§ **INSTRUCTION**
Repeat only these lines, exactly: the first line of the data, the line containing "მღვიმეში, მახფელას მინდორში", and every line between them. Pictures stay out.

§ **PROVIDED RECORDS**

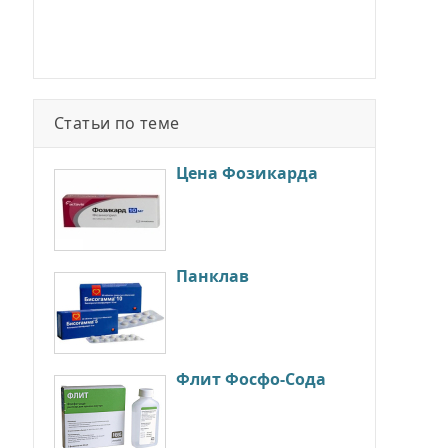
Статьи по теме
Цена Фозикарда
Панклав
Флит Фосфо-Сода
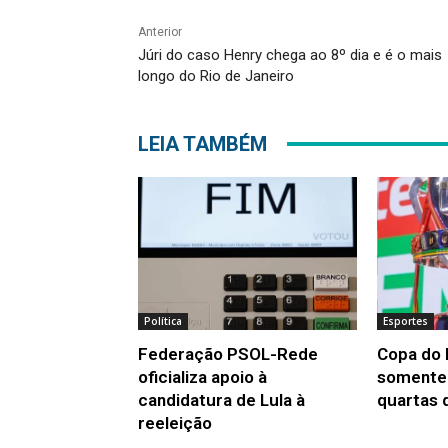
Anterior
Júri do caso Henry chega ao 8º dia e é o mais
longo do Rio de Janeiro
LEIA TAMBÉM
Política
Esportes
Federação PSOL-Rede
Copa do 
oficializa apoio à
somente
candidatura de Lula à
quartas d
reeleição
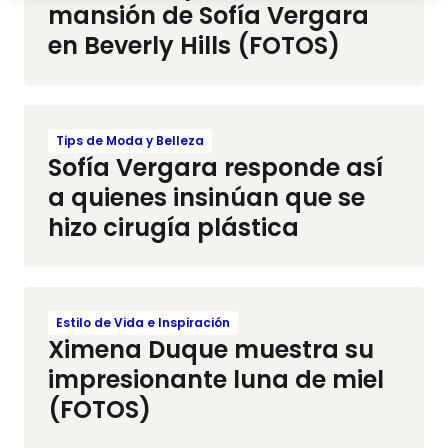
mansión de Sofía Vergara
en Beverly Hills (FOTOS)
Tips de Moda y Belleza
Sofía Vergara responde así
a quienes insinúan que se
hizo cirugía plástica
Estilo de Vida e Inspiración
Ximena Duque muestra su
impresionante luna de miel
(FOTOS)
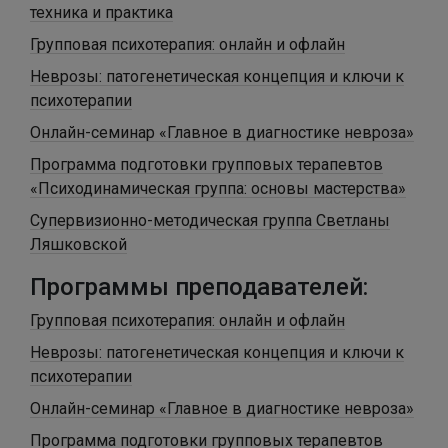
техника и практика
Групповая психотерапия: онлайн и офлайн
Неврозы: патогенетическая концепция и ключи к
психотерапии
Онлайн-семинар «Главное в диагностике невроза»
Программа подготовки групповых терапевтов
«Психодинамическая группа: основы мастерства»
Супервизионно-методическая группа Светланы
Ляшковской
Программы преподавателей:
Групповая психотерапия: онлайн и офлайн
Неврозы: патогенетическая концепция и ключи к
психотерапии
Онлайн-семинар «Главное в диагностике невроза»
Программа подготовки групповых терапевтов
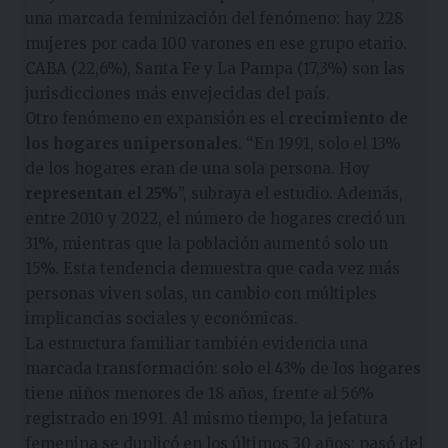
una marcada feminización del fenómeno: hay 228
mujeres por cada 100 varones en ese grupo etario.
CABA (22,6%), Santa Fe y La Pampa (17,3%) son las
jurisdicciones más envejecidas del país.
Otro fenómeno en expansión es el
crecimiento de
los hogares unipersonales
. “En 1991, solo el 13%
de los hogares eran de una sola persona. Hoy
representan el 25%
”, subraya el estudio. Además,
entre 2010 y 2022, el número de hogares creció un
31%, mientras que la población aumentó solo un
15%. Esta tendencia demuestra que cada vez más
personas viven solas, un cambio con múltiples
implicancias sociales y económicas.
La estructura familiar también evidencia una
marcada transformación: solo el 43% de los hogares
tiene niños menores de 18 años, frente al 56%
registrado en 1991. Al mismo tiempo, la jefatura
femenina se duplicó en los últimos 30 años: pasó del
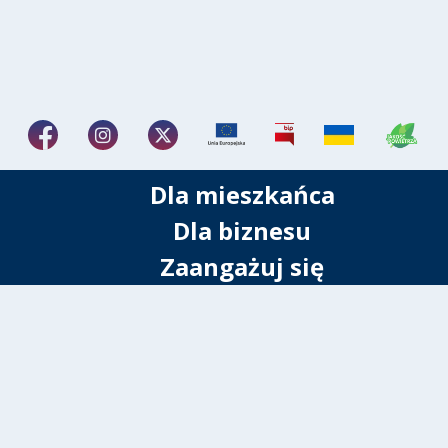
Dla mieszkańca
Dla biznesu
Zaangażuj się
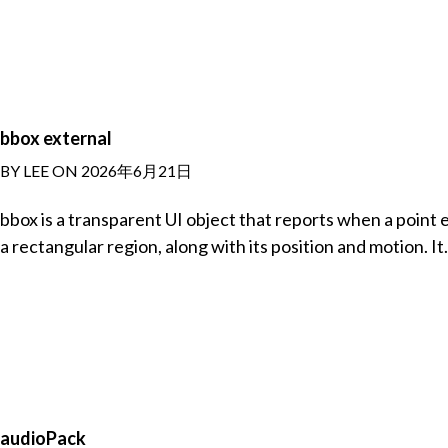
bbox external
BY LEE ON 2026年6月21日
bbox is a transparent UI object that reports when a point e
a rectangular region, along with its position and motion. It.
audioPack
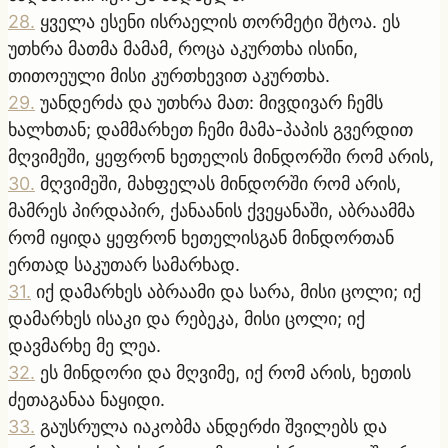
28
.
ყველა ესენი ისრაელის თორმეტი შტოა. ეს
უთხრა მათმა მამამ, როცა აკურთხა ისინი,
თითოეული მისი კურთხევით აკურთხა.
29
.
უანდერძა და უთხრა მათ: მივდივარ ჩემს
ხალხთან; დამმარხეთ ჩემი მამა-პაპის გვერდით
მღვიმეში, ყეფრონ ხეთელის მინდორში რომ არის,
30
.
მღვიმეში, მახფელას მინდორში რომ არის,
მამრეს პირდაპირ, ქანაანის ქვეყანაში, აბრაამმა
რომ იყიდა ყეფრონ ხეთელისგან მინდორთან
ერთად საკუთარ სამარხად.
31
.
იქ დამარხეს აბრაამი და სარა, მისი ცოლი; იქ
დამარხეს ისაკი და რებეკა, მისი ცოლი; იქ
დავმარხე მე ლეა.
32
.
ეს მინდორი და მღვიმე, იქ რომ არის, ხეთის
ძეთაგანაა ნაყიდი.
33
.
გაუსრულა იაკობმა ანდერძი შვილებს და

§ **YOUR SOLUTION**
Статьи по теме
Цена Фозикарда
Панклав
Флит Фосфо-Сода
Anterior
Júri do caso Henry chega ao 8º dia e é o mais
longo do Rio de Janeiro
LEIA TAMBÉM
Política
Esportes
Federação PSOL-Rede
Copa do 
oficializa apoio à
somente
candidatura de Lula à
quartas d
reeleição
mansión de Sofía Vergara
en Beverly Hills (FOTOS)
Tips de Moda y Belleza
Sofía Vergara responde así
a quienes insinúan que se
hizo cirugía plástica
Estilo de Vida e Inspiración
Ximena Duque muestra su
impresionante luna de miel
(FOTOS)
техника и практика
Групповая психотерапия: онлайн и офлайн
Неврозы: патогенетическая концепция и ключи к
психотерапии
Онлайн-семинар «Главное в диагностике невроза»
Программа подготовки групповых терапевтов
«Психодинамическая группа: основы мастерства»
Супервизионно-методическая группа Светланы
Ляшковской
Программы преподавателей:
Групповая психотерапия: онлайн и офлайн
Неврозы: патогенетическая концепция и ключи к
психотерапии
Онлайн-семинар «Главное в диагностике невроза»
Программа подготовки групповых терапевтов
una marcada feminización del fenómeno: hay 228
mujeres por cada 100 varones en ese grupo etario.
CABA (22,6%), Santa Fe y La Pampa (17,3%) son las
jurisdicciones más envejecidas del país.
Otro fenómeno en expansión es el
crecimiento de
los hogares unipersonales
. “En 1991, solo el 13%
de los hogares eran de una sola persona. Hoy
representan el 25%
”, subraya el estudio. Además,
entre 2010 y 2022, el número de hogares creció un
31%, mientras que la población aumentó solo un
15%. Esta tendencia demuestra que cada vez más
personas viven solas, un cambio con múltiples
implicancias sociales y económicas.
La estructura familiar también evidencia una
marcada transformación: solo el 43% de los hogares
tiene niños menores de 18 años, frente al 56%
registrado en 1991. Al mismo tiempo, la jefatura
femenina se duplicó en los últimos 30 años: pasó del
Dla mieszkańca
Dla biznesu
Zaangażuj się
bbox external
BY LEE ON 2026年6月21日
bbox is a transparent UI object that reports when a point e
a rectangular region, along with its position and motion. It.
audioPack
28
.
ყველა ესენი ისრაელის თორმეტი შტოა. ეს
უთხრა მათმა მამამ, როცა აკურთხა ისინი,
თითოეული მისი კურთხევით აკურთხა.
29
.
უანდერძა და უთხრა მათ: მივდივარ ჩემს
ხალხთან; დამმარხეთ ჩემი მამა-პაპის გვერდით
მღვიმეში, ყეფრონ ხეთელის მინდორში რომ არის,
30
.
მღვიმეში, მახფელას მინდორში რომ არის,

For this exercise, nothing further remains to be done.